Every line below from the one containing "Name | Type" through the one containing "### HTTP request headers" must be transcribed exactly. Omit all lines outside that stretch.
%%
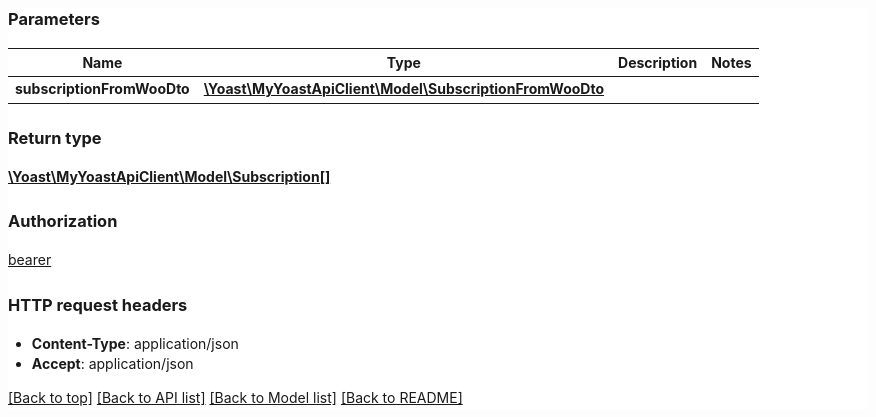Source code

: ### Parameters

Name | Type | Description  | Notes
------------- | ------------- | ------------- | -------------
 **subscriptionFromWooDto** | [**\Yoast\MyYoastApiClient\Model\SubscriptionFromWooDto**](../Model/SubscriptionFromWooDto.md)|  |

### Return type

[**\Yoast\MyYoastApiClient\Model\Subscription[]**](../Model/Subscription.md)

### Authorization

[bearer](../../README.md#bearer)

### HTTP request headers

 - **Content-Type**: application/json
 - **Accept**: application/json

[[Back to top]](#) [[Back to API list]](../../README.md#documentation-for-api-endpoints) [[Back to Model list]](../../README.md#documentation-for-models) [[Back to README]](../../README.md)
%%
**Written response**.
Name | Type | Description  | Notes
------------- | ------------- | ------------- | -------------
 **subscriptionFromWooDto** | [**\Yoast\MyYoastApiClient\Model\SubscriptionFromWooDto**](../Model/SubscriptionFromWooDto.md)|  |

### Return type

[**\Yoast\MyYoastApiClient\Model\Subscription[]**](../Model/Subscription.md)

### Authorization

[bearer](../../README.md#bearer)

### HTTP request headers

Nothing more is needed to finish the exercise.